The MITRE ATT&CK framework is a tool used by many cybersecurity teams to help analyze adversarial attacks and techniques. By tracking adversary methods and styles of attack, organizations gain the ability to understand their cyber risk landscape from the threat actor’s perspective. Pairing MITRE ATT&CK with FAIR™, cyber risk analysis can help organizations also prioritize risk management initiatives.
Here’s how to combine MITRE ATT&CK and FAIR in 3 steps:
1. Use MITRE ATT&CK to Scope Scenarios
Before we begin our risk analysis, we have to understand what scenarios are plausible to our organization. We need to identify who are the likely threat actors, how they would access the system, what kinds of assets they would infiltrate and what their end game would be – in other words, what loss results from the attack.
First step to identifying these key areas is to determine what assets would be targeted. Then we can look to the MITRE ATT&CK framework to identify those actors who either tend to attack certain types of organizations or have key skills in attacks against our defined assets. The scoping process with MITRE would look something like this:
It isn’t incredibly crucial to have a threat actor’s tactic or technique defined in order to scope a scenario but having those details identified helps analysts ask the right questions and have the right SMEs at the table. Using MITRE ATT&CK to scope a scenario will also help further determine the gaps in the asset’s infrastructure, allowing for a more precise remediation plan.
2. Model Loss Event Frequency with FAIR
Once we’ve scoped our scenario, we move into data gathering portion of our FAIR analysis (take a look at the FAIR model, if you’re not already familiar with it). We start with the FAIR factors Threat Event Frequency (TEF) and Vulnerability (contributing factors to Loss Event Frequency), to define how many times a threat actor would attempt to gain access to the network and how many of those attempts would result in a successful breach.
Let’s use the example of an exploit of an external facing application. First, we identified the asset, but we also identified the technique in that statement. If you look at the image below of MITRE ATT&CK matrices you can see “exploit public-facing application” listed as a technique. If we double click into that technique, it brings up threat actors that have been known to use this type of tactic, and their capabilities.
Once we’ve identified the tactic, we can identify the type of threat actor (there are a number that could target an organization by using an exploit of a public web facing application).
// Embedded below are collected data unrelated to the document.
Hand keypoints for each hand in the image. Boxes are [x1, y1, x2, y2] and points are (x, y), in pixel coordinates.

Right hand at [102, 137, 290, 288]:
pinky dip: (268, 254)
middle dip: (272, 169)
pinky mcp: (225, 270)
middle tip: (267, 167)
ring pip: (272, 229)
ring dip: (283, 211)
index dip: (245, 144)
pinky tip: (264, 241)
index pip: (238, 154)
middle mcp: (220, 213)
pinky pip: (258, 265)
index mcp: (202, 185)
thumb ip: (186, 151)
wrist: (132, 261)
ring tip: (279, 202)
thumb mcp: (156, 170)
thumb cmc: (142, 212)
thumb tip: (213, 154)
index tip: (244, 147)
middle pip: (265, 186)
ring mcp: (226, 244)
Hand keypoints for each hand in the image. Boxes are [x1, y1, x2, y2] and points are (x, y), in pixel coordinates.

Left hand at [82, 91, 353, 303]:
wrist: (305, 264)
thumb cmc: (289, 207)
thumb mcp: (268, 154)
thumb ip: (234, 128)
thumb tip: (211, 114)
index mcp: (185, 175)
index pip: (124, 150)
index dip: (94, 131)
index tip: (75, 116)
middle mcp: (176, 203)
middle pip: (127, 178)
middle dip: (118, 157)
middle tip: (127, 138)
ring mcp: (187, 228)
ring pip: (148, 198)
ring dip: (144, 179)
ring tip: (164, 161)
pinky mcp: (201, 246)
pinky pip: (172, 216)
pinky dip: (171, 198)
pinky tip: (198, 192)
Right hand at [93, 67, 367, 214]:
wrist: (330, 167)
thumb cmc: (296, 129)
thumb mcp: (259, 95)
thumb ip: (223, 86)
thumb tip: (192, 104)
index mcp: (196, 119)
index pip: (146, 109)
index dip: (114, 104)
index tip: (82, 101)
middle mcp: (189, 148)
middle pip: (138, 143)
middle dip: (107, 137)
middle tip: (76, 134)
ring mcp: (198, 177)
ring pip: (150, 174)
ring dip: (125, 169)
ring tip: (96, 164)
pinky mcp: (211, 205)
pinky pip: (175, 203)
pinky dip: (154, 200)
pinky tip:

We want to make sure we focus on those actors whose techniques are related to attacks within similar organization to ours or whose attacks are plausible based on our infrastructure.
Determining Threat Event Frequency (TEF) and Vulnerability for FAIR
Understanding threat actor tactics and techniques helps determine TEF. We can derive TEF through industry data by understanding how frequently they conduct targeted attacks. We can also derive TEF by using internal incident data, as MITRE ATT&CK helps explain how exactly our threat actor gets from point A to point B. With MITRE ATT&CK, an organization has more of a capability to look exactly where they need to within their internal data to understand if and when a targeted attack may take place.
The same level of granularity also helps to determine Vulnerability. (In FAIR, Vulnerability has a specific meaning: the probability that a threat event will become a loss event, expressed in a percentage). By understanding a threat actor’s techniques, the SMEs can help determine how the method would play out. As you look back to the MITRE ATT&CK matrices, there are two previous steps that can help identify where gaps are in the infrastructure: the reconnaissance and resource development stages. These stages tell us how attackers get into the system, how capable they are and how likely their level of capability will result in a successful exploit of a public facing application. We can also identify what controls are currently in place to prevent this type of attack and what controls may be not working as effectively as believed.
3. Understand Mitigations with MITRE ATT&CK
When looking into a specific type of attack or group, MITRE ATT&CK can help provide some controls to fix gaps. Going back to our example of an exploitation of a public facing application, in the description of this type of attack, MITRE ATT&CK provides a number of mitigation efforts. It outlines the types of efforts and how exactly that effort can prevent or protect the organization from the attack, as shown below. This gives us the ability to conduct a future state analysis with FAIR and determine the potential risk reduction with the proper mitigation plan implemented.
Why Two Models Matter
The MITRE ATT&CK Framework provides a granular level of detail that is valuable when paired with FAIR. According to FAIR creator Jack Jones, using two models in cyber risk analysis is crucial. In his blog post, Measuring Cyber Risk Requires Two Models, Not One, he explains that “any complex problem can be parsed into sub-models, which can clarify and ultimately improve measurements.” Which is one of the many reasons that pairing MITRE ATT&CK with FAIR can help organizations achieve clarity into their risk landscapes, as well as answer specific tactical questions such as “is a legacy control out of place and contributing to a severe risk?” Looking at scenarios in the most detailed view gives analysts on both the risk and cybersecurity teams the ability to identify gaps and determine what truly needs to be addressed.